WEBCRAWL(1)WEBCRAWL(1)NAME
WebCrawl - download web sites, following links
SYNOPSISwebcrawl [ options ] host[:port]/filename directory
DESCRIPTION
WebCrawl is a program designed to download an entire website without
user interaction (although an interactive mode is available).
WebCrawl will download the page web-address into a directory called
destination-dir under the compiled in server root directory (which can
be changed with the -o option, see below). web-address should not con‐
tain a leading http://
It works simply by starting with a single web page, and following all
links from that page to attempt to recreate the directory structure on
the remote server.
As well as downloading the pages, it also rewrites them to use a local
URL where URLs that would otherwise not work on the local system are
used in the page (eg URLs that begin with http:// or the begin with a
/).
It stores the downloaded files in a directory structure that mirrors
the original site's, under a directory called server.domain.com:port.
This way, multiple sites can all be loaded into the same directory
structure, and if they link to each other, they can be rewritten to
link to the local, rather than remote, versions.
Comprehensive URL selection facilities allow you to describe what docu‐
ments you want to download, so that you don't end up downloading much
more than you need.
WebCrawl is written in ANSI C, and should work on any POSIX system.
With minor modifications, it should be possible to make it work on any
operating system that supports TCP/IP sockets.
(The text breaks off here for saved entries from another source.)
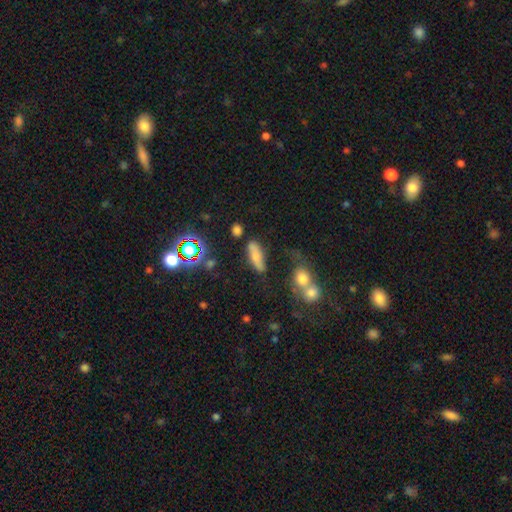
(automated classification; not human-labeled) This appears to be a smooth galaxy with no disk features (63%) that is in between round and cigar-shaped (51%). Merging: none (67%).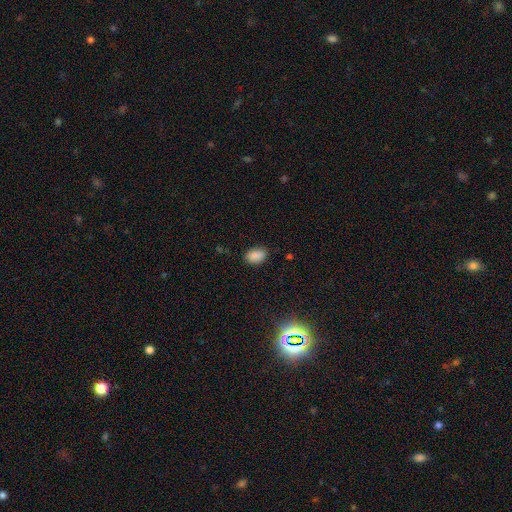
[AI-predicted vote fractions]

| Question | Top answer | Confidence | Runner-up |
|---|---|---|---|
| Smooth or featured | smooth | 87% | star or artifact (9%) |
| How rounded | in between | 88% | round (11%) |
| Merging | none | 83% | minor disturbance (13%) |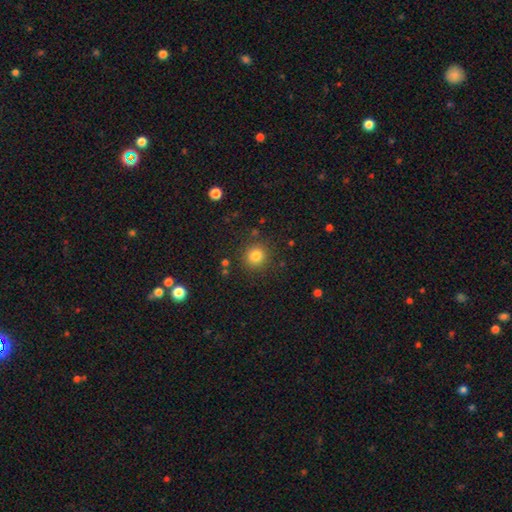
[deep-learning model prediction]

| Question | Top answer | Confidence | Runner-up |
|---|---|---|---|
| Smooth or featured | smooth | 82% | star or artifact (12%) |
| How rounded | round | 91% | in between (8%) |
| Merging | none | 87% | minor disturbance (8%) |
It has been tested only
on Linux.
OPTIONS
URL selection
-a This causes the program to ask the user whether to download a
page that it hasn't been otherwise instructed to (by default,
this means off-site pages)
-f string
This causes the program to always follow links to URLs that
contain the string. You can use this, for example, to prevent a
crawl from going up beyond a single directory on a site (in
conjunction with the -x option below); say you wanted to get
http://www.web-sites.co.uk/jules but not any other site located
on the same server. You could use the command line:
webcrawl-x -f /jules www.web-sites.co.uk/jules/ mirror
Another use would be if a site contained links to (eg) pic‐
tures, videos or sound clips on a remote server, you could use
the following command line to get them:
webcrawl-f .jpg -f .gif -f .mpg -f .wav -f .au www.site.com/
mirror
Note that webcrawl always downloads inline images.
-d string
The opposite of -f, this option tells webcrawl never to get a
URL containing the string. -d takes priority over all other
URL selection options (except that it won't stop it from down‐
loading inline images, which are always downloaded).
-u filename
Causes webcrawl to log unfollowed links to the file filename.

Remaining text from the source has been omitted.